Invited to submit a proposal ten days before the deadline – at the last minute suggestion of one of the original architects, Ed Sovik – we rushed to Willmar to visit Vinje. The church is a 1961 landmark that defines the horizon in Willmar. Upon walking into the Sanctuary, we knew that the project aligned with our firm’s skills and mission. It fit the short list of goals that direct the firm’s efforts; namely, working within farming communities similar to those in which we were raised, and designing projects with the potential for meaning and substance. For four years, we worked intimately with the 12-member Property Committee and Church Council at Vinje to:

1. Design the Master Planning process

2. Organize sharing sessions and draft questionnaires to solicit responses from each member of the congregation wanting to participate (Vinje has a decentralized church hierarchy)

3. Produce a comprehensive Master Plan aligning the design intent of any future changes to the building with the church’s Mission Statement

4. Organize events and prepare multiple presentations to the congregation

5. Produce construction drawings for the restoration, renovation, and updates to the iconic circular Sanctuary

6. Produce construction documents for the renovation of the remaining 30,000 square feet, as well as 4,500 square feet of new space at the west entrance

Preliminary designs included a geothermal plant, a “green screen” for the western façade, and a mandate to focus on sustainably-produced and locally fabricated fixtures and finishes. 

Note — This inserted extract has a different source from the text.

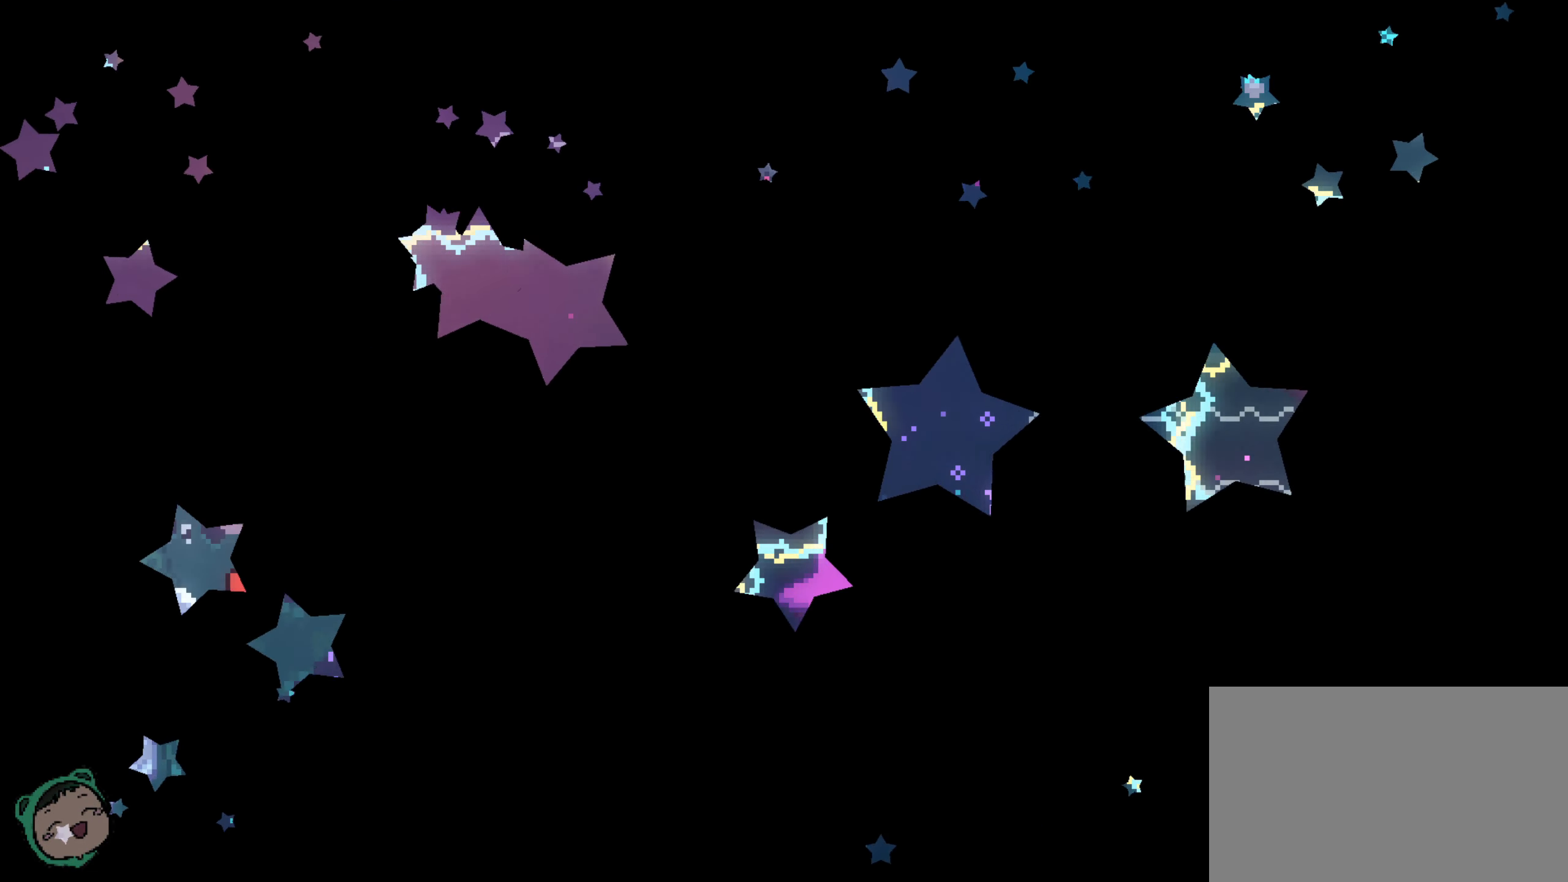
{"dt_ms": 500, "buttons": [], "left_stick": "right", "right_stick": "center", "events": []}
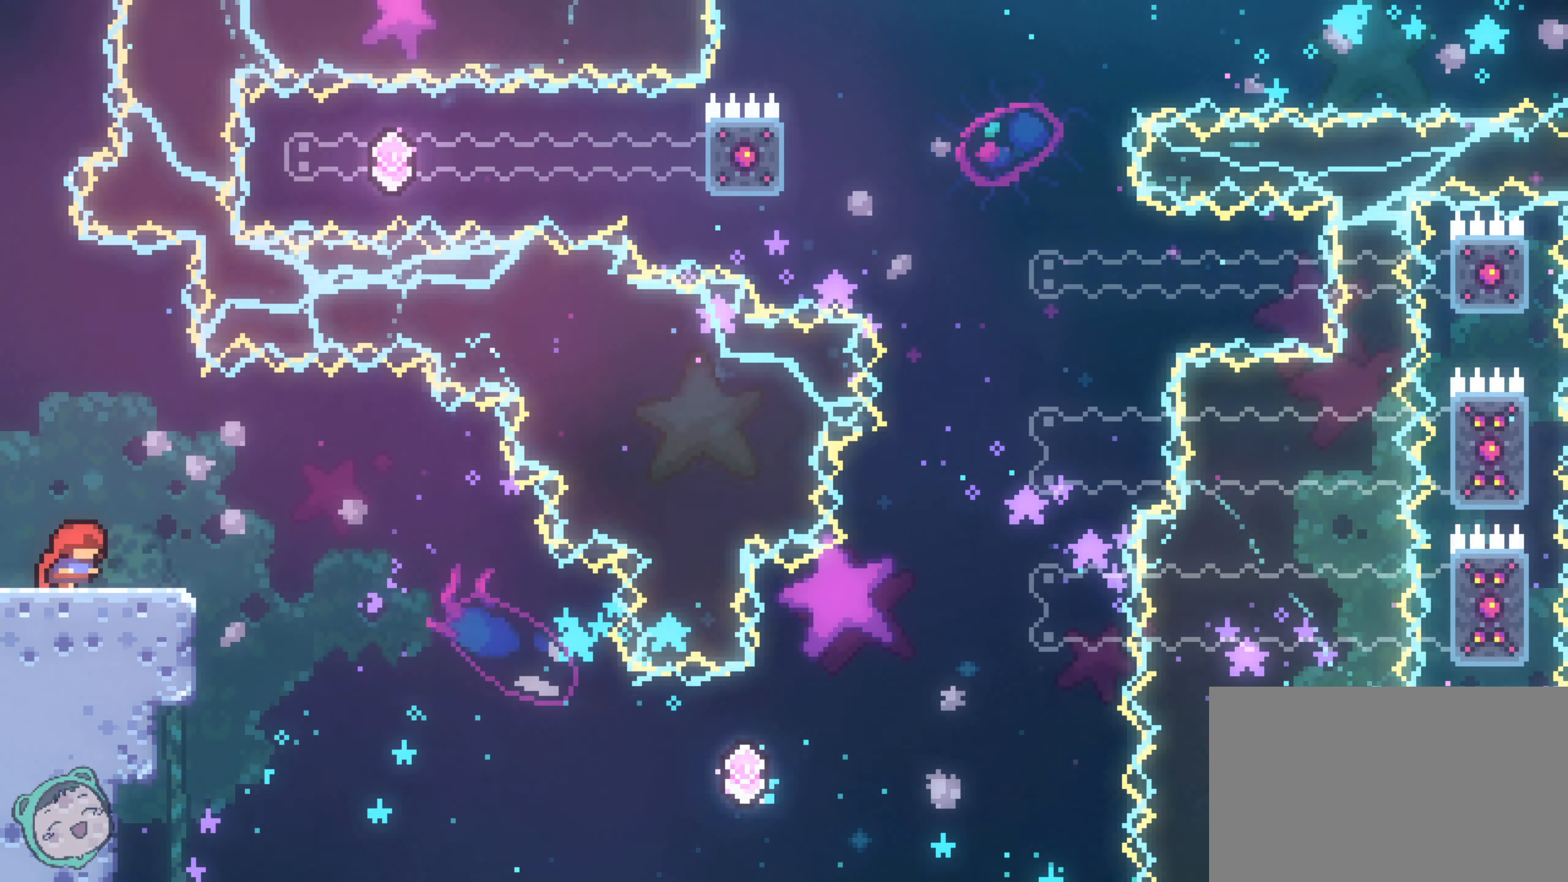
{"dt_ms": 500, "buttons": [], "left_stick": "right", "right_stick": "center", "events": []}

The signature character of the existing church building drove the design on the one hand, yet a new architectural concept was required to contrast the fortress-like feel of the existing building. Our design is sensitive yet departs from the rigidity of the existing building, using the church Mission Statement as a roadmap on how and why to pierce the unwelcoming exterior, opening Vinje to Willmar in order to intensify the church’s relationship within its community.